---- SELECTED PASSAGE


  1. I think the comment about the price being too steep for a 3 hour game is completely out of place, considering Gone Home is $20 and you can finish the entire thing in less than one hour and a half, and after you’re done with the game there’s nothing left to do but throw stuff around to have fun with the physics (the only difference is that Gone Home was an “art game” by established developers, but that doesn’t make the price any less steep). By the way, Gone Home was reviewed on this site and there was no comment about the price in its review.

    I just read on the DreadOut fanpage the second part will be free to those who get it on Steam, which is a very good thing.

    1. Hi Serge, thanks for your comment.

      I am unable to account for the lack of mention for a price in the Gone Home review as I was not the one who wrote it. As a horror fan through and through, I know there is a lot of stuff on the market right now so I thought it would be prudent to mention how long the game was for how many dollars you pay.

      I’d also like to highlight that while I may have been unimpressed by the game’s length – I was purposefully non-committal in my words as some players may be challenged more by the game and get more time out of it (hence why I mentioned “most players” rather than making a sweeping statement about the game itself).

--------

TO DO:
A. Reproduce the part of the comment thread on the game's price that opens with the words containing "1. I think the" and closes with "very good thing.".
B. In the comment thread on the game's price, shorten the paragraph beginning "I am unable to account" while keeping its main facts.

---- DATA SECTION

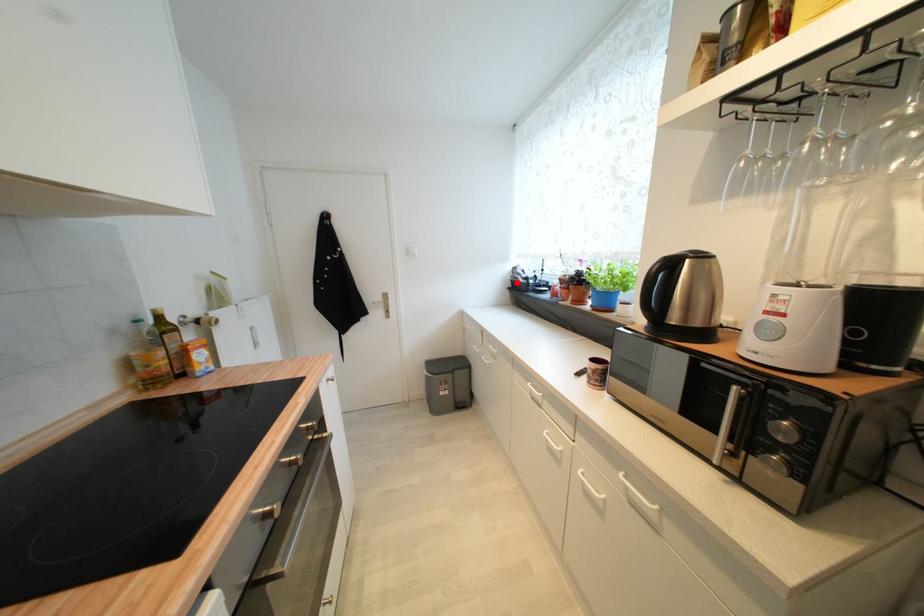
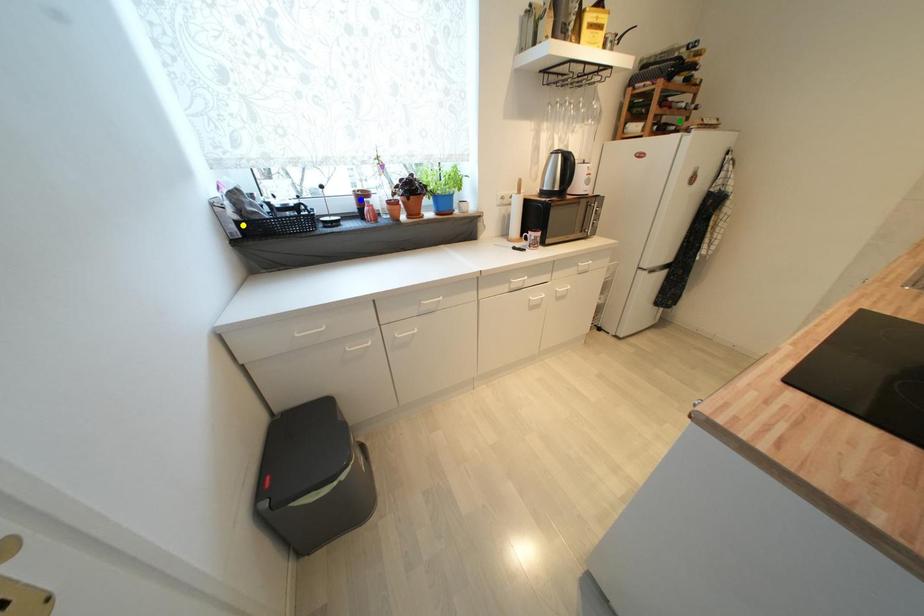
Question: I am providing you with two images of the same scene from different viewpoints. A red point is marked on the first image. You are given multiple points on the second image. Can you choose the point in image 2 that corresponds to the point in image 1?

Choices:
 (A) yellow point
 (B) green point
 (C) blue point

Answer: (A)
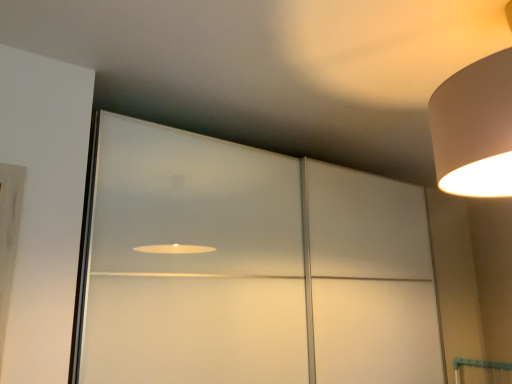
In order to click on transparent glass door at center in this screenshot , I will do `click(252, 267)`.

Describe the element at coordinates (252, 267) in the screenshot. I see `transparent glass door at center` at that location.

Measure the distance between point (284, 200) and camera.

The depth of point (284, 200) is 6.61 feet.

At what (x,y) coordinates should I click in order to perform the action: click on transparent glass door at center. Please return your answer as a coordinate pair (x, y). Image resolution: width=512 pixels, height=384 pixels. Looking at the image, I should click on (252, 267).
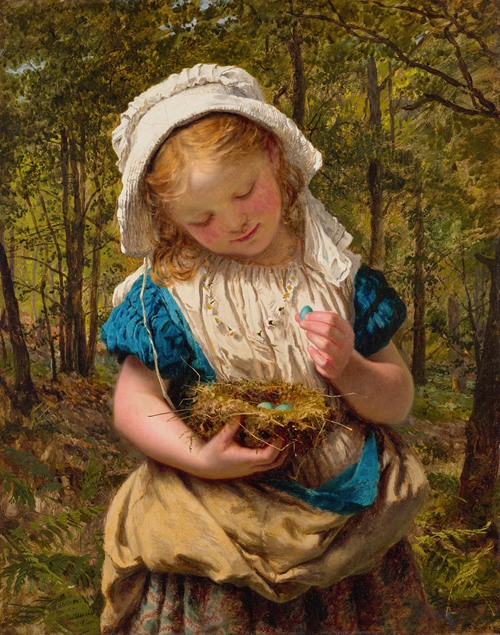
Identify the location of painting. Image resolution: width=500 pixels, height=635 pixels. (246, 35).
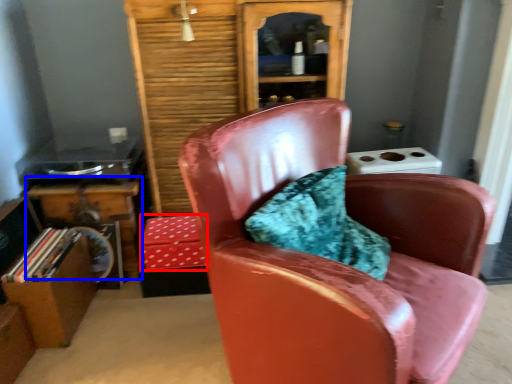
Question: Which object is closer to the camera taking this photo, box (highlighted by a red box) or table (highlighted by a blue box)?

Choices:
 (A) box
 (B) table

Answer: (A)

--------

ANSWERS TO THE TASKS:
A.
1. I think the comment about the price being too steep for a 3 hour game is completely out of place, considering Gone Home is $20 and you can finish the entire thing in less than one hour and a half, and after you’re done with the game there’s nothing left to do but throw stuff around to have fun with the physics (the only difference is that Gone Home was an “art game” by established developers, but that doesn’t make the price any less steep). By the way, Gone Home was reviewed on this site and there was no comment about the price in its review.

    I just read on the DreadOut fanpage the second part will be free to those who get it on Steam, which is a very good thing.

B. The writer can't explain why the Gone Home review omitted the price, having not written it. As a devoted horror fan aware of how much is on the market, the writer thought it prudent to note the game's length relative to its price.